We're talking MOA and mils here brother - different. Each 1/10th mil (0.1 mil) is approx 0.36" at 100 yards. One full mil is 3.6" at 100 yards. Basically, 0.3 mils would be approx an inch at 100 yards. If you had a 0.5 mil shift at 100 yards, that's over 1 2/3rds inches. Damn near 1 3/4 inches when you math it out. In a nutshell, the 0.3 mil shift would be the same as a 1 MOA shift.
Clean bore shots will be different than "fouled barrel" shots. You'll see it alot less on true match barrels, that have been hand lapped - they're just smoother.
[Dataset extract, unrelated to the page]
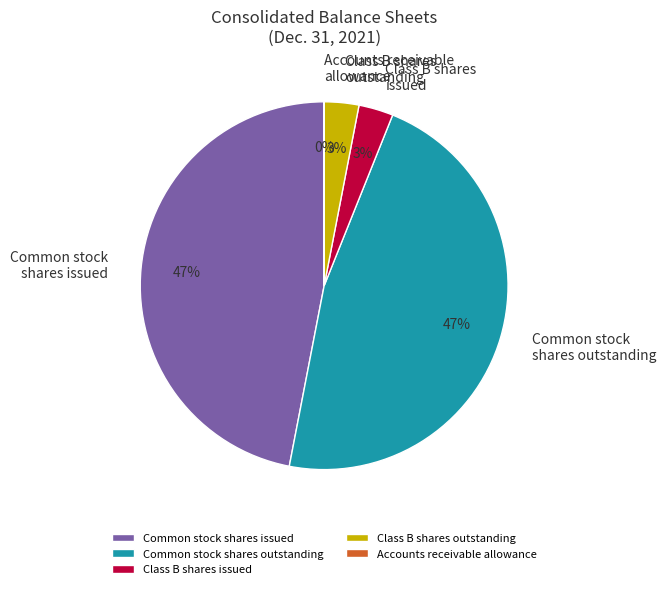

What is the ratio of the value at Common stock shares issued to the value at Common stock shares outstanding?

1.0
Clean bore is CLEAN - you ran all your copper remover through it until there's now none left in the lands and grooves - and all carbon fouling would be gone then, too. We're talking CLEAN. There are all kinds of crags, mountains, valleys and scary shiit when you look down the rifling of a mass produced barrel. I'll bore scope a recording of one and put the video up. It takes copper, stripped from the bullet's jackets, to "fill" those areas and kinda "smooth out" the lands/grooves of the rifling. Once that occurs, the shot groups will be much more consistent. At that point, you have a "fouled barrel." Doesn't necessarily means it's all carboned up - it's "coppered up."